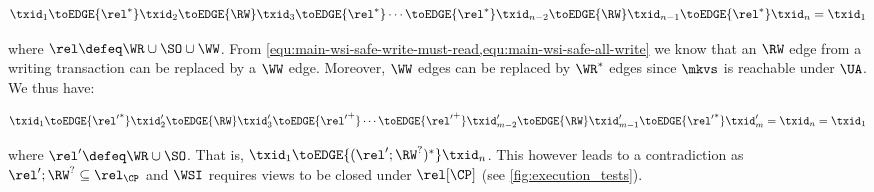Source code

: {\displaymathfont
\[
    \txid_1 \toEDGE{\rel^*} \txid_2 \toEDGE{\RW} \txid_3 \toEDGE{\rel^*} \cdots \toEDGE{\rel^*} \txid_{n-2} \toEDGE{\RW} \txid_{n-1} \toEDGE{\rel^*} \txid_n = \txid_1
\]
\normalsize}

\noindent where \( \rel \defeq \WR \cup \SO \cup \WW \).
From \cref{equ:main-wsi-safe-write-must-read,equ:main-wsi-safe-all-write} we know that 
an \( \RW \) edge from a writing transaction can be replaced by a \( \WW \) edge.
Moreover, \( \WW \) edges can be replaced by \( \WR^* \) edges since \( \mkvs \) is reachable under \( \UA \).
We thus have:

{\displaymathfont
\[
    \txid_1 \toEDGE{{\rel'}^*} \txid'_2 \toEDGE{\RW} \txid'_3 \toEDGE{{\rel'}^+} \cdots \toEDGE{{\rel'}^+} \txid'_{m-2} \toEDGE{\RW} \txid'_{m-1} \toEDGE{{\rel'}^*} \txid'_m = \txid_n = \txid_1
\]
\normalsize}

\noindent where \( \rel' \defeq \WR \cup \SO \).
That is, \( \txid_1 \toEDGE{( \rel'; \RW^? )^* } \txid_n \).
This however leads to a contradiction as \( \rel'; \RW^? \subseteq \rel_\CP \) and 
\( \WSI \) requires views to be closed under \( \rel[\CP] \) (see \cref{fig:execution_tests}). 



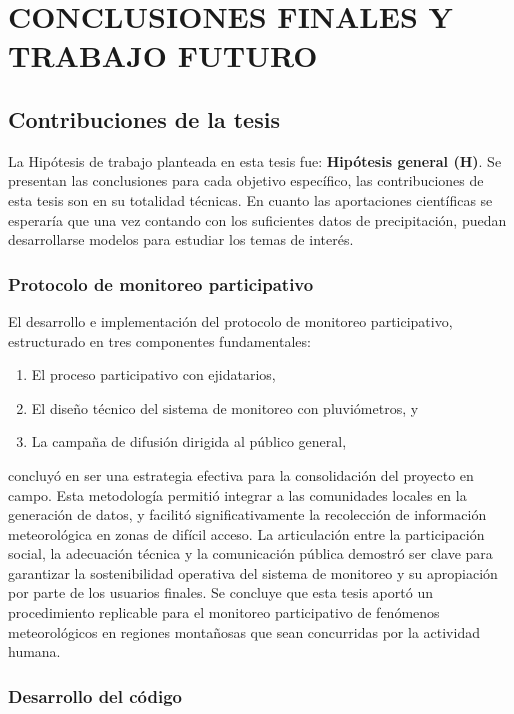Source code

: \chapter{CONCLUSIONES FINALES Y TRABAJO FUTURO}
\section{Contribuciones de la tesis}
La Hipótesis de trabajo planteada en esta tesis fue: \textbf{Hipótesis general (H)}. Se presentan las conclusiones para cada objetivo específico, las contribuciones de esta tesis son en su totalidad técnicas. En cuanto las aportaciones científicas se esperaría que una vez contando con los suficientes datos de precipitación, puedan desarrollarse modelos para estudiar los temas de interés. 
\subsection{Protocolo de monitoreo participativo}
El desarrollo e implementación del protocolo de monitoreo participativo, estructurado en tres componentes fundamentales:

\begin{enumerate}
  \item El proceso participativo con ejidatarios,
  \item El diseño técnico del sistema de monitoreo con pluviómetros, y
  \item La campaña de difusión dirigida al público general,
\end{enumerate}

concluyó en ser una estrategia efectiva para la consolidación del proyecto en campo. Esta metodología permitió integrar a las comunidades locales en la generación de datos, y facilitó significativamente la recolección de información meteorológica en zonas de difícil acceso. La articulación entre la participación social, la adecuación técnica y la comunicación pública demostró ser clave para garantizar la sostenibilidad operativa del sistema de monitoreo y su apropiación por parte de los usuarios finales. Se concluye que esta tesis aportó un procedimiento replicable para el monitoreo participativo de fenómenos meteorológicos en regiones montañosas que sean concurridas por la actividad humana.


\subsection{Desarrollo del código}

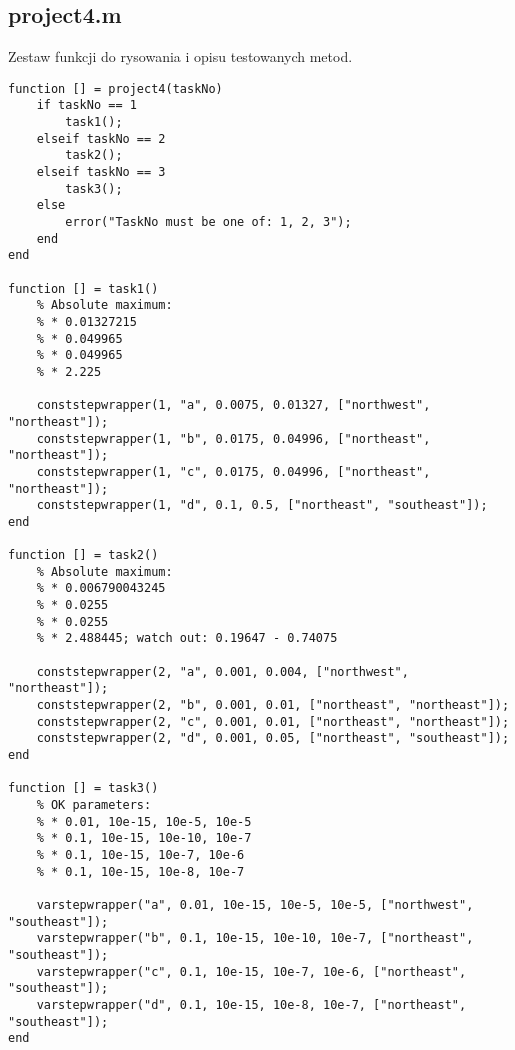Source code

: \documentclass[12pt]{article}
\begin{document}
\subsection{project4.m}
Zestaw funkcji do rysowania i opisu testowanych metod.
\begin{verbatim}
function [] = project4(taskNo)
    if taskNo == 1
        task1();
    elseif taskNo == 2
        task2();
    elseif taskNo == 3
        task3();
    else
        error("TaskNo must be one of: 1, 2, 3");
    end
end

function [] = task1()
    % Absolute maximum:
    % * 0.01327215
    % * 0.049965
    % * 0.049965
    % * 2.225

    conststepwrapper(1, "a", 0.0075, 0.01327, ["northwest", "northeast"]);
    conststepwrapper(1, "b", 0.0175, 0.04996, ["northeast", "northeast"]);
    conststepwrapper(1, "c", 0.0175, 0.04996, ["northeast", "northeast"]);
    conststepwrapper(1, "d", 0.1, 0.5, ["northeast", "southeast"]);
end

function [] = task2()
    % Absolute maximum:
    % * 0.006790043245
    % * 0.0255
    % * 0.0255
    % * 2.488445; watch out: 0.19647 - 0.74075

    conststepwrapper(2, "a", 0.001, 0.004, ["northwest", "northeast"]);
    conststepwrapper(2, "b", 0.001, 0.01, ["northeast", "northeast"]);
    conststepwrapper(2, "c", 0.001, 0.01, ["northeast", "northeast"]);
    conststepwrapper(2, "d", 0.001, 0.05, ["northeast", "southeast"]);
end

function [] = task3()
    % OK parameters:
    % * 0.01, 10e-15, 10e-5, 10e-5
    % * 0.1, 10e-15, 10e-10, 10e-7
    % * 0.1, 10e-15, 10e-7, 10e-6
    % * 0.1, 10e-15, 10e-8, 10e-7

    varstepwrapper("a", 0.01, 10e-15, 10e-5, 10e-5, ["northwest", "southeast"]);
    varstepwrapper("b", 0.1, 10e-15, 10e-10, 10e-7, ["northeast", "southeast"]);
    varstepwrapper("c", 0.1, 10e-15, 10e-7, 10e-6, ["northeast", "southeast"]);
    varstepwrapper("d", 0.1, 10e-15, 10e-8, 10e-7, ["northeast", "southeast"]);
end


\end{verbatim}
\end{document}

◆ ◆ ◆ ◆ ◆ ◆ ◆

■ **Instruction**
Please give back an exact copy of the entries above from their first line through the line containing "where \( \rel \defeq", leaving the pictures aside.

■ **Answer box**
Source code

: {\displaymathfont
\[
    \txid_1 \toEDGE{\rel^*} \txid_2 \toEDGE{\RW} \txid_3 \toEDGE{\rel^*} \cdots \toEDGE{\rel^*} \txid_{n-2} \toEDGE{\RW} \txid_{n-1} \toEDGE{\rel^*} \txid_n = \txid_1
\]
\normalsize}

\noindent where \( \rel \defeq \WR \cup \SO \cup \WW \).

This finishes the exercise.